Work order
Beginning with the line below that contains "overly excited about" and ending with the line that contains "from India's best educators", retype every line exactly. Pictures are not copied.

--------------------------------

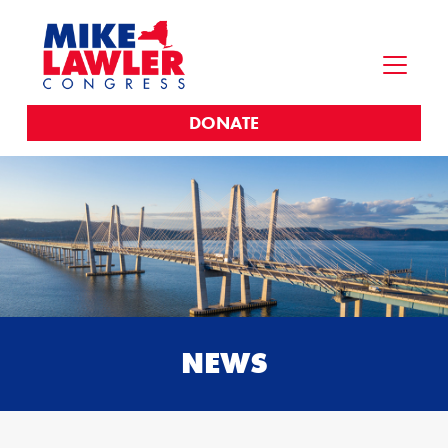
DONATE
NEWS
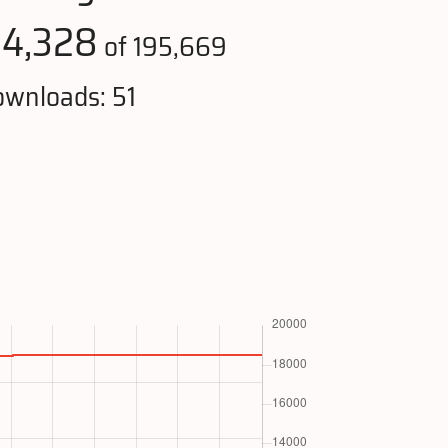
14,328
of 195,669
wnloads: 51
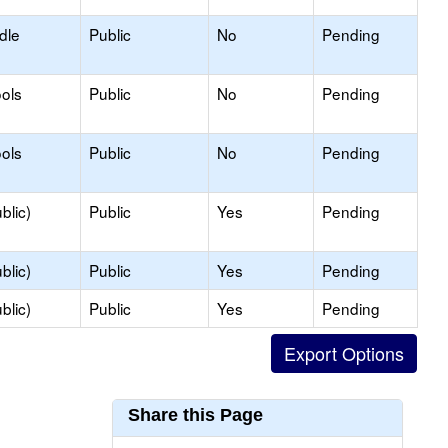
dle
Public
No
Pending
ols
Public
No
Pending
ols
Public
No
Pending
blic)
Public
Yes
Pending
blic)
Public
Yes
Pending
blic)
Public
Yes
Pending
Share this Page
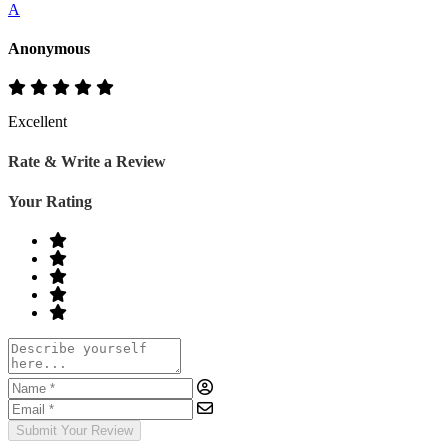
A
Anonymous
Excellent
Rate & Write a Review
Your Rating
Submit Your Review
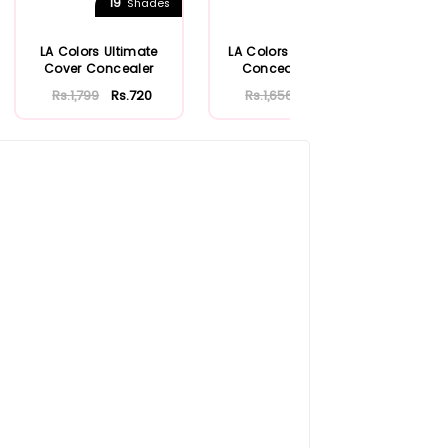
19
6
Shades
Shades
LA Colors Ultimate
LA Colors Cover Up!
B
Cover Concealer
Concealer Stick
Rs.1,799
Rs.720
Rs.1,656
Rs.662
Rs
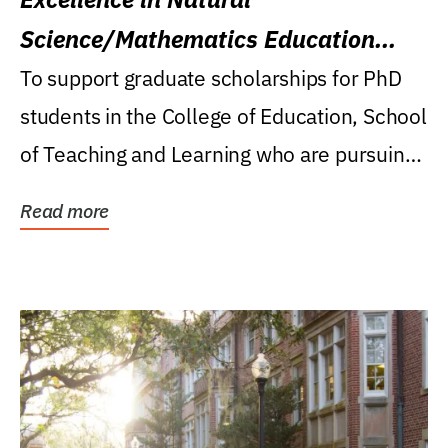
Science/Mathematics Education
Research Award
To support graduate scholarships for PhD
students in the College of Education, School
of Teaching and Learning who are pursuing
careers...
Read more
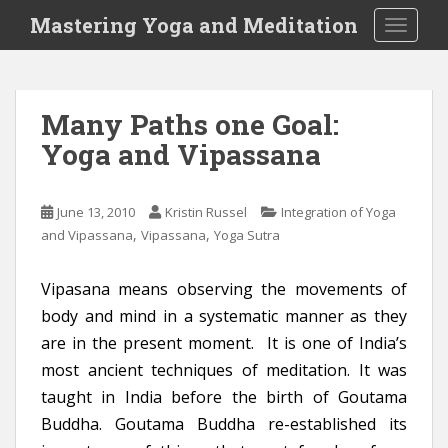
S
Mastering Yoga and Meditation
TOGGLE
k
i
p
t
Many Paths one Goal:
o
Yoga and Vipassana
m
a
i
June 13, 2010
Kristin Russel
Integration of Yoga
n
,
,
and Vipassana
Vipassana
Yoga Sutra
c
o
n
Vipasana means observing the movements of
t
body and mind in a systematic manner as they
e
are in the present moment. It is one of India’s
n
most ancient techniques of meditation. It was
t
taught in India before the birth of Goutama
Buddha. Goutama Buddha re-established its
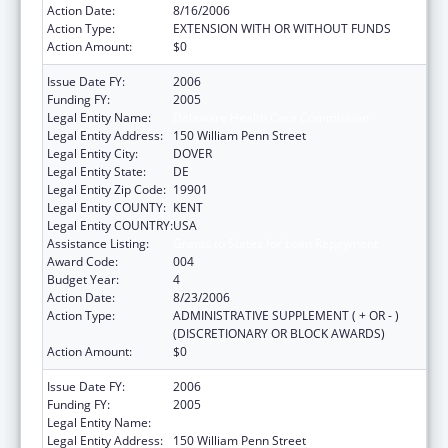
Action Date:
8/16/2006
Action Type:
EXTENSION WITH OR WITHOUT FUNDS
Action Amount:
$0
Issue Date FY:
2006
Funding FY:
2005
Legal Entity Name:
Delaware Health Care Commission
Legal Entity Address:
150 William Penn Street
Legal Entity City:
DOVER
Legal Entity State:
DE
Legal Entity Zip Code:
19901
Legal Entity COUNTY:
KENT
Legal Entity COUNTRY:
USA
Assistance Listing:
Grants to States for Loan Repayment
Award Code:
004
Budget Year:
4
Action Date:
8/23/2006
Action Type:
ADMINISTRATIVE SUPPLEMENT ( + OR - )
(DISCRETIONARY OR BLOCK AWARDS)
Action Amount:
$0
Issue Date FY:
2006
Funding FY:
2005
Legal Entity Name:
Delaware Health Care Commission
Legal Entity Address:
150 William Penn Street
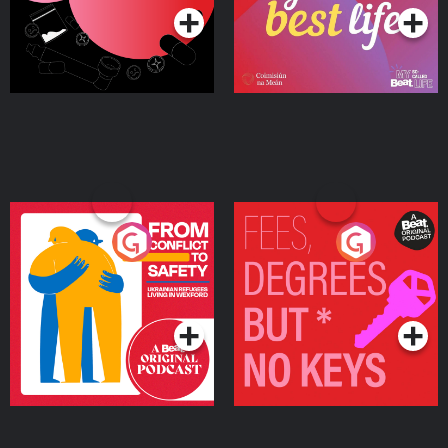
From Conflict to Safety:
Fees Degrees but No
Ukrainian Refugees
Keys
Living in Wexford
Podcast Series
Podcast Series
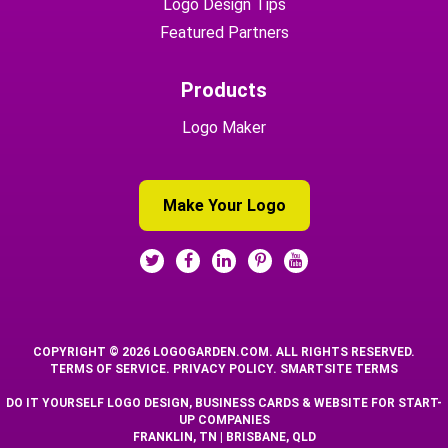
Logo Design Tips
Featured Partners
Products
Logo Maker
Make Your Logo
COPYRIGHT © 2026 LOGOGARDEN.COM. ALL RIGHTS RESERVED.
TERMS OF SERVICE
.
PRIVACY POLICY
.
SMARTSITE TERMS
DO IT YOURSELF LOGO DESIGN, BUSINESS CARDS & WEBSITE FOR START-
UP COMPANIES
FRANKLIN, TN | BRISBANE, QLD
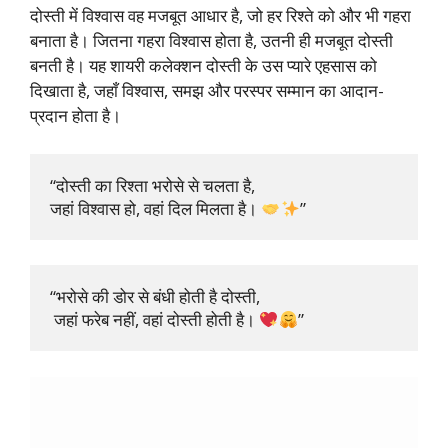
दोस्ती में विश्वास वह मजबूत आधार है, जो हर रिश्ते को और भी गहरा
बनाता है। जितना गहरा विश्वास होता है, उतनी ही मजबूत दोस्ती
बनती है। यह शायरी कलेक्शन दोस्ती के उस प्यारे एहसास को
दिखाता है, जहाँ विश्वास, समझ और परस्पर सम्मान का आदान-
प्रदान होता है।
“दोस्ती का रिश्ता भरोसे से चलता है, 

जहां विश्वास हो, वहां दिल मिलता है। 
”
“भरोसे की डोर से बंधी होती है दोस्ती,

 जहां फरेब नहीं, वहां दोस्ती होती है। 
”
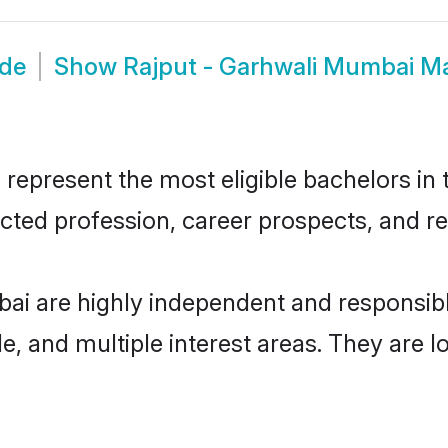
ide
Show
Rajput - Garhwali Mumbai M
epresent the most eligible bachelors in t
ted profession, career prospects, and rel
bai are highly independent and responsib
ude, and multiple interest areas. They are 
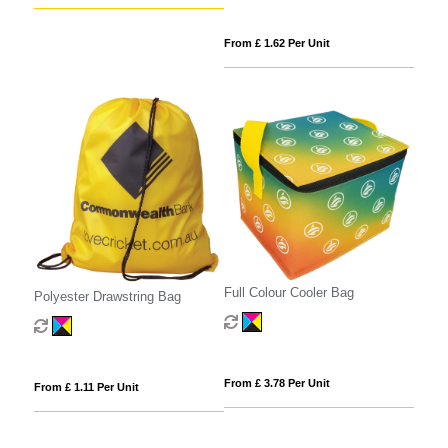
From £ 1.62 Per Unit
Full Colour Cooler Bag
Polyester Drawstring Bag
From £ 3.78 Per Unit
From £ 1.11 Per Unit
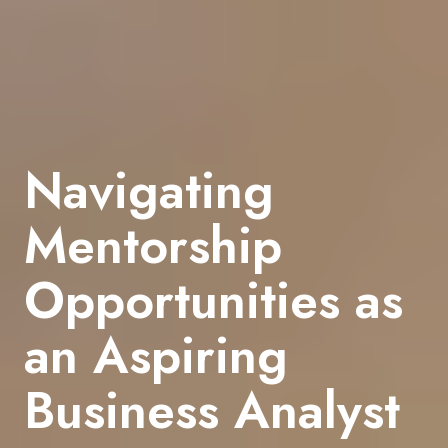
Navigating
Mentorship
Opportunities as
an Aspiring
Business Analyst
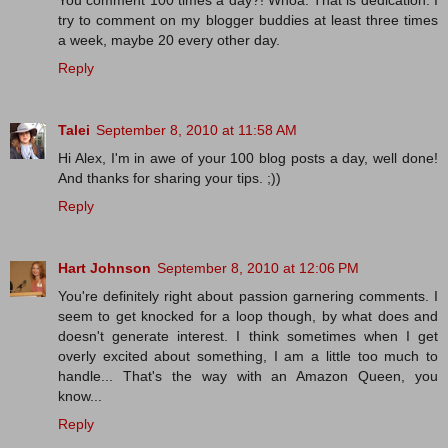
You comment 100 times a day?! Whoa. That is dedication. I
try to comment on my blogger buddies at least three times
a week, maybe 20 every other day.
Reply
Talei
September 8, 2010 at 11:58 AM
Hi Alex, I'm in awe of your 100 blog posts a day, well done!
And thanks for sharing your tips. ;))
Reply
Hart Johnson
September 8, 2010 at 12:06 PM
You're definitely right about passion garnering comments. I
seem to get knocked for a loop though, by what does and
doesn't generate interest. I think sometimes when I get
overly excited about something, I am a little too much to
handle... That's the way with an Amazon Queen, you
know...
Reply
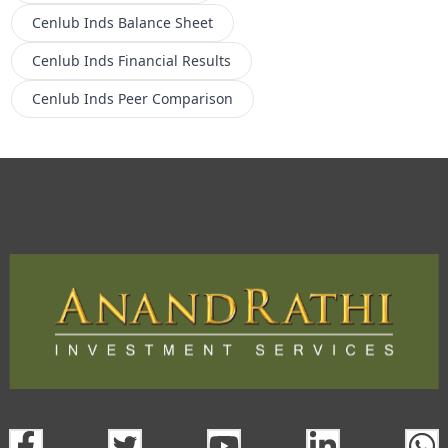
Cenlub Inds
Balance Sheet
Cenlub Inds
Financial Results
Cenlub Inds
Peer Comparison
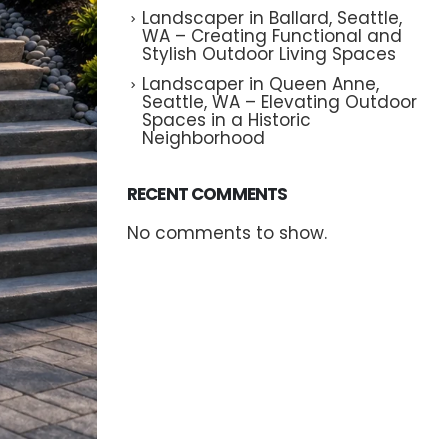
Landscaper in Ballard, Seattle,
WA – Creating Functional and
Stylish Outdoor Living Spaces
Landscaper in Queen Anne,
Seattle, WA – Elevating Outdoor
Spaces in a Historic
Neighborhood
RECENT COMMENTS
No comments to show.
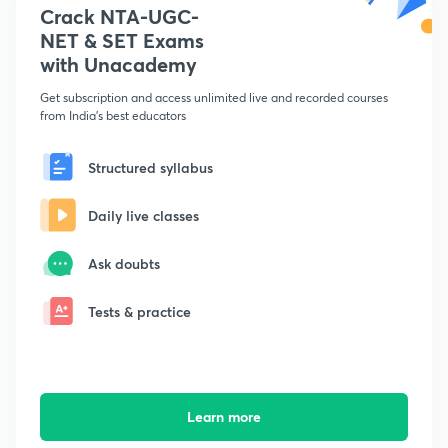
Crack NTA-UGC-
NET & SET Exams
with Unacademy
Get subscription and access unlimited live and recorded courses
from India's best educators
Structured syllabus
Daily live classes
Ask doubts
Tests & practice
Learn more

--------------------------------

Exercise response
overly excited about something, I am a little too much to
handle... That's the way with an Amazon Queen, you
know...
Reply
Cenlub Inds
Balance Sheet
Cenlub Inds
Financial Results
Cenlub Inds
Peer Comparison
Landscaper in Ballard, Seattle,
WA – Creating Functional and
Stylish Outdoor Living Spaces
Landscaper in Queen Anne,
Seattle, WA – Elevating Outdoor
Spaces in a Historic
Neighborhood
RECENT COMMENTS
No comments to show.
Crack NTA-UGC-
NET & SET Exams
with Unacademy
Get subscription and access unlimited live and recorded courses
from India's best educators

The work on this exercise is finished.